My Lords, I thank the Minister for a very clear exposition. I very much agree that the connected person issue needed to be addressed, and has been very adequately addressed in the order.
However, this is an opportunity to make a slight diversion in terms of independent production. I noticed that the Minister went back to the original 1990 Broadcasting Act and talked about the three limbs and the reasons for the independent production quotas that were set out in that Act: promoting cultural diversity; stimulating the growth of small and medium-sized enterprises; and tackling vertical integration. It is worth while reminding ourselves of those. I noticed that when the committee met in the Commons, everybody vied to talk about their favourite programme and which independent production companies made “The Great British Bake Off”, “Sherlock”, “Rev.” and the like.
However, the fact is that independent does not necessarily mean small—some of these independent companies are very large and it is a very contestable market out there between some of the independent production companies. In that context, it is very interesting that the noble Lord, Lord Hall, in a speech in July, talked about opening up the BBC further to independent production. That then leads on to the BBC charter review and the review by Ofcom of PSB, which I think will be complete next year. PACT has some very interesting ideas about how the BBC might, in its words, become much more of a “publisher broadcaster” over time. All these are very interesting ideas that do not flow directly from this order but certainly form part of a general thinking—a rethinking, if you like—about the role of independent producers.
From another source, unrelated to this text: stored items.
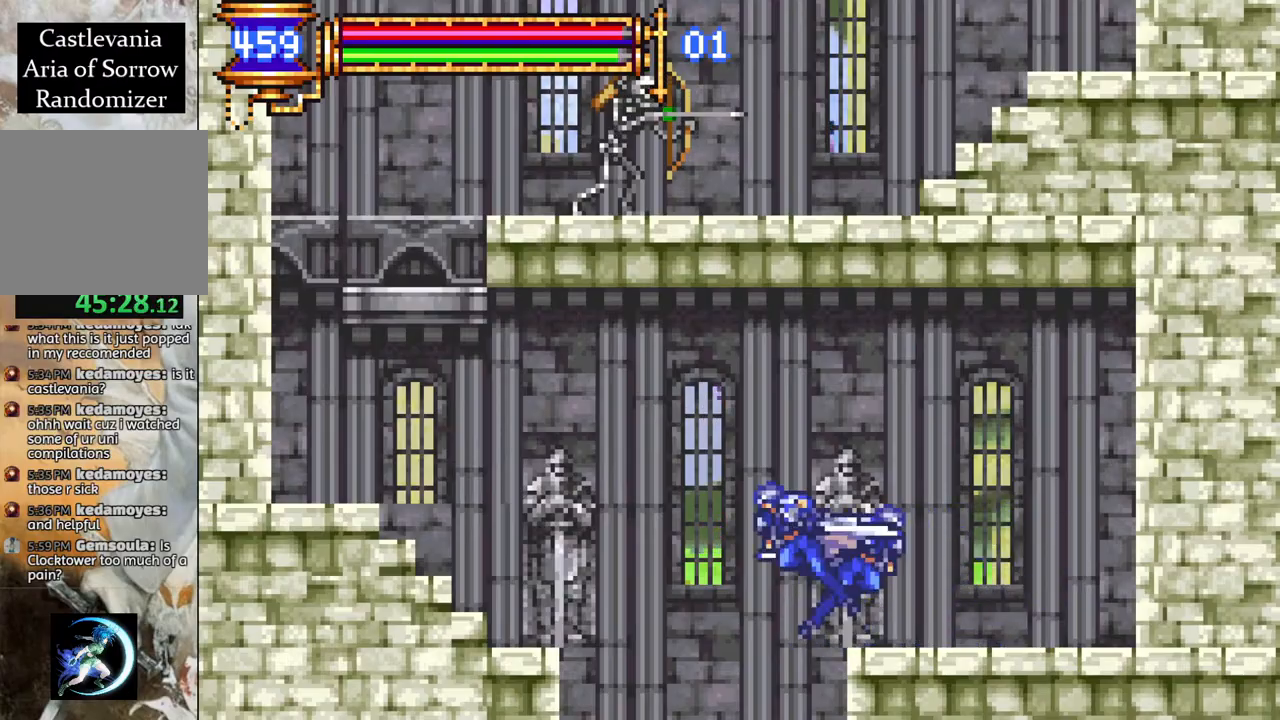
{"buttons": ["R1", "DPAD_LEFT"], "left_stick": "center", "right_stick": "center", "events": [[150, "CROSS", "up"]]}
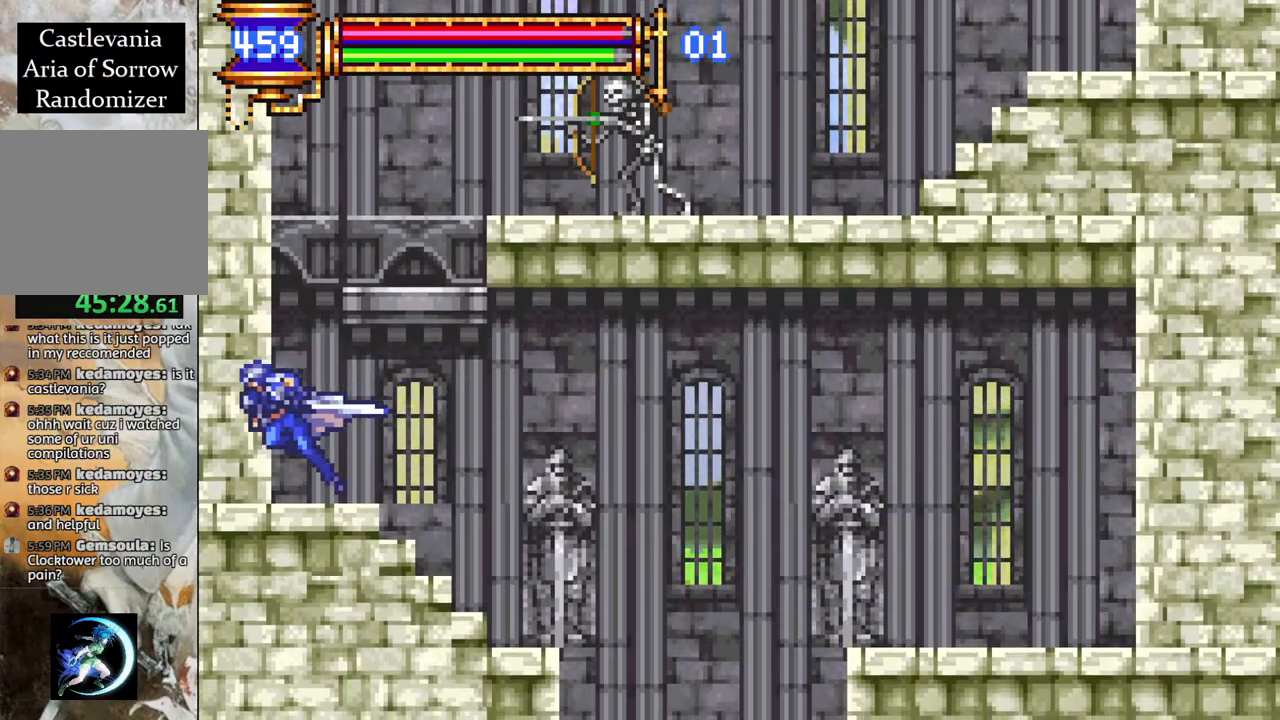
{"buttons": ["CIRCLE", "R1", "DPAD_RIGHT"], "left_stick": "center", "right_stick": "center", "events": [[33, "DPAD_LEFT", "up"], [67, "CROSS", "down"], [217, "DPAD_RIGHT", "down"], [283, "CROSS", "up"], [333, "CROSS", "down"], [433, "CIRCLE", "down"], [433, "CROSS", "up"]]}
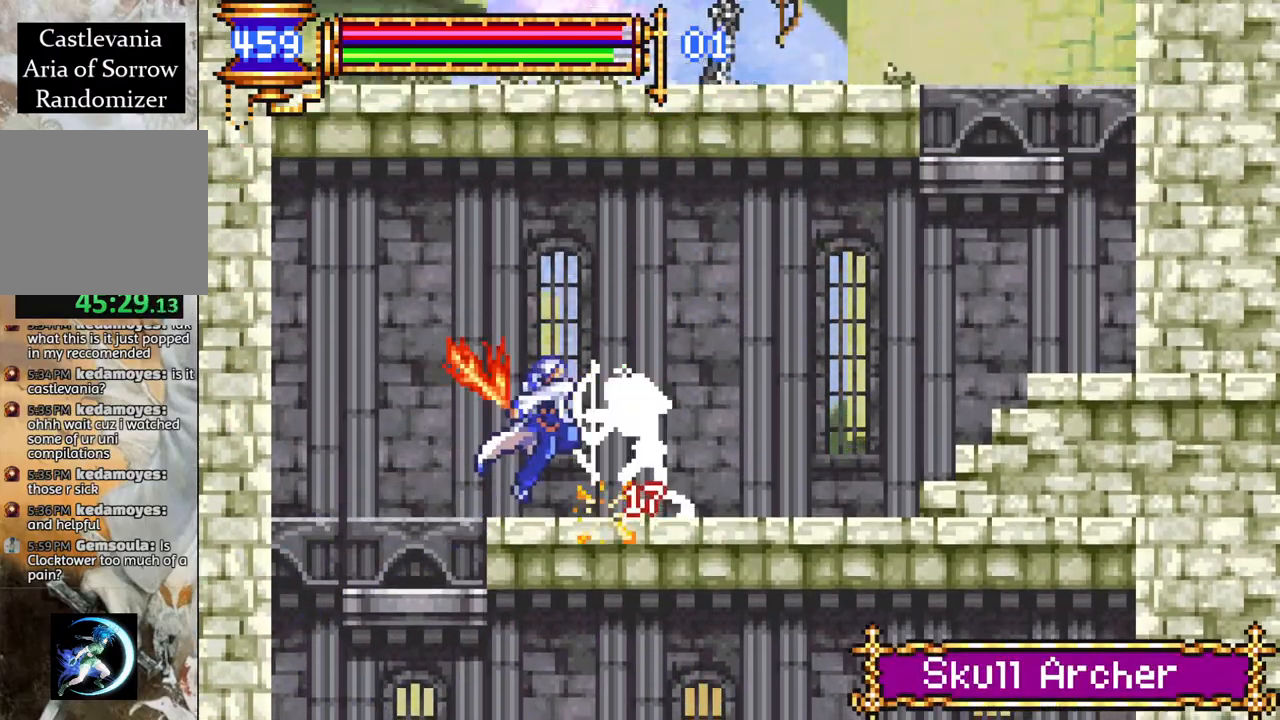
{"buttons": ["CROSS", "R1", "DPAD_RIGHT"], "left_stick": "center", "right_stick": "center", "events": [[17, "CIRCLE", "up"], [17, "DPAD_RIGHT", "up"], [317, "DPAD_RIGHT", "down"], [500, "CROSS", "down"]]}
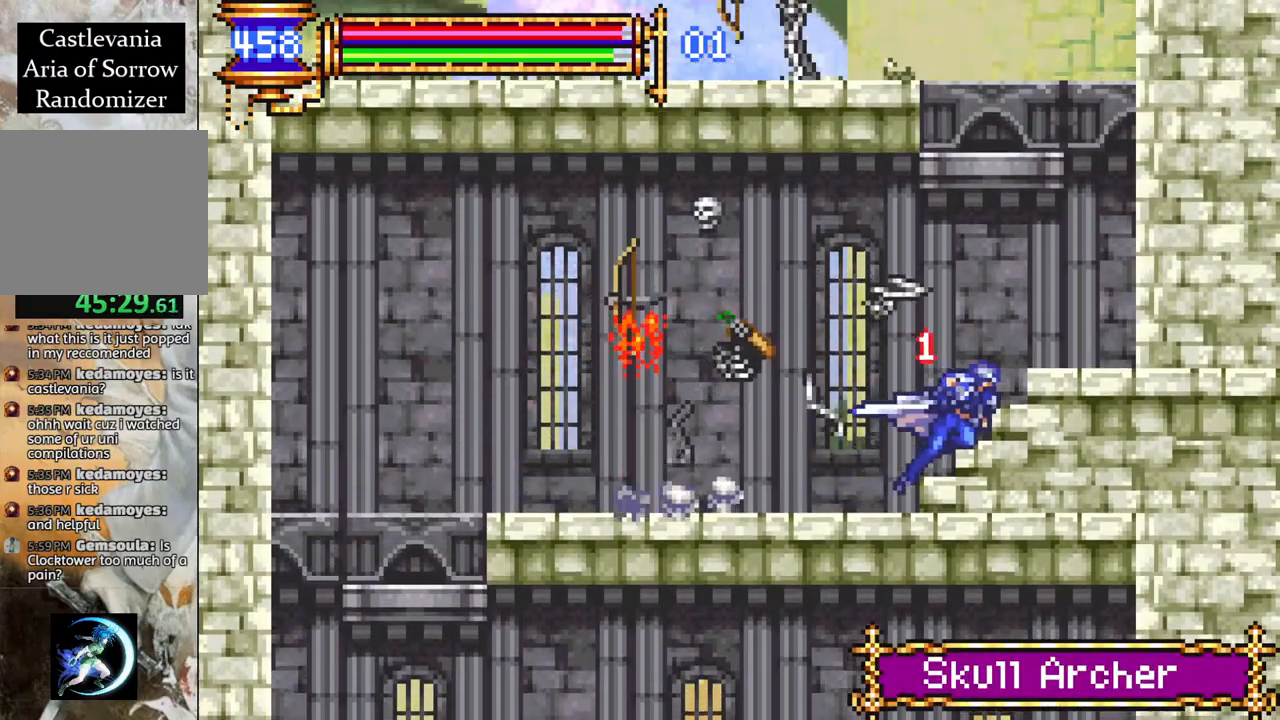
{"buttons": ["CIRCLE", "R1", "DPAD_LEFT"], "left_stick": "center", "right_stick": "center", "events": [[183, "DPAD_RIGHT", "up"], [217, "CROSS", "up"], [267, "CROSS", "down"], [300, "DPAD_LEFT", "down"], [383, "CIRCLE", "down"], [450, "CROSS", "up"]]}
Since 1990, we have had a particular regime. Is it time, now we have such a robust independent production sector, to move further? Should we be encouraging the BBC—not only with the actions of the noble Lord, Lord Hall, but through the charter review—to engage more in independent commissioning? I notice that the noble Lord, Lord Hall, has plans effectively to make the BBC’s in-house production part of a market in which it will be competing, in a sense, against the independent producers. Again, that is a very interesting idea, and it is very forward-thinking of him. I assume it is to make sure that that production is seen as being as efficient as it can be and is not characterised as bloated or whatever, as it has been in the past by certain commentators. That sounds a very defensible action. It will be interesting to hear the Minister’s comments on whether DCMS was thinking in that direction and on what thoughts it had on the subject generally. I support the order.